I have the following typings:

export class CallBuilder<T extends Record> {
    constructor(serverUrl: string)
    call(): Promise<CollectionPage<T>>;
    cursor(cursor: string): this;
    limit(limit: number): this;
    order(direction: 'asc' | 'desc'): this;
    stream(options?: { onmessage?: (record: T) => void, onerror?: (error: Error) => void }): () => void;
}

export interface CollectionPage<T extends Record> {
    records: T[];
    next: () => Promise<CollectionPage<T>>;
    prev: () => Promise<CollectionPage<T>>;
}

export interface Record {
    _links: {
        [key: string]: RecordLink
    };
}

And I want to override the call() method from CallBuilder in a different class to bassically have the same functionality, except for the call() return.
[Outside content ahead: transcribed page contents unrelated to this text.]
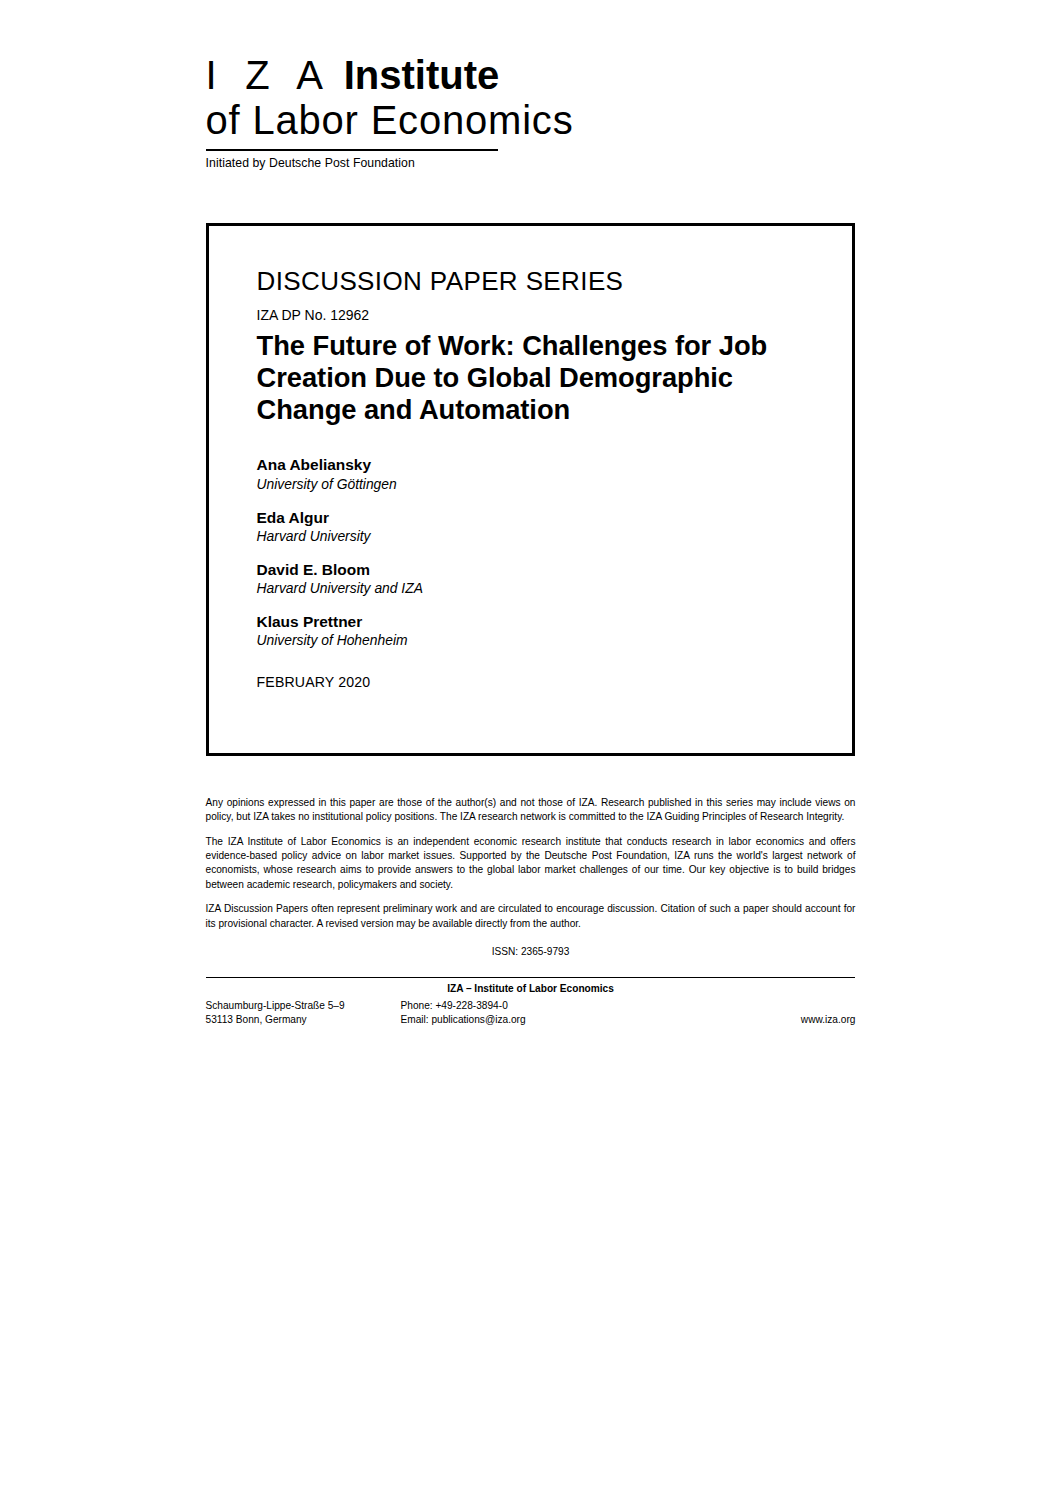I Z A Institute
of Labor Economics
Initiated by Deutsche Post Foundation
DISCUSSION PAPER SERIES
IZA DP No. 12962
The Future of Work: Challenges for Job Creation Due to Global Demographic Change and Automation
Ana Abeliansky
University of Göttingen
Eda Algur
Harvard University
David E. Bloom
Harvard University and IZA
Klaus Prettner
University of Hohenheim
FEBRUARY 2020
Any opinions expressed in this paper are those of the author(s) and not those of IZA. Research published in this series may include views on policy, but IZA takes no institutional policy positions. The IZA research network is committed to the IZA Guiding Principles of Research Integrity.
The IZA Institute of Labor Economics is an independent economic research institute that conducts research in labor economics and offers evidence-based policy advice on labor market issues. Supported by the Deutsche Post Foundation, IZA runs the world's largest network of economists, whose research aims to provide answers to the global labor market challenges of our time. Our key objective is to build bridges between academic research, policymakers and society.
IZA Discussion Papers often represent preliminary work and are circulated to encourage discussion. Citation of such a paper should account for its provisional character. A revised version may be available directly from the author.
ISSN: 2365-9793
IZA – Institute of Labor Economics
| Schaumburg-Lippe-Straße 5–9 53113 Bonn, Germany | Phone: +49-228-3894-0 Email: publications@iza.org | www.iza.org |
export class PagedCallBuilder<T extends Record> extends CallBuilder<T> {
    call(): Promise<T>;
}

The call() line is giving the following error:

Property 'call' in type 'PagedCallBuilder' is not assignable to the same property in base type 'CallBuilder'. Type '() => Promise' is not assignable to type '() => Promise>'. Type 'Promise' is not assignable to type 'Promise>'. Type 'T' is not assignable to type 'CollectionPage'. Type 'Record' is not assignable to type 'CollectionPage'. Property 'records' is missing in type 'Record'.

How should I do this?

Answer 1

The point of subclassing is that an object of the subclass is compatible with the interface of the superclass, so you can't change method return types arbitrarily. Instead, consider writing a common superclass that has all the functionality except the call method and writing two separate subclasses that each define the call method with a different return type.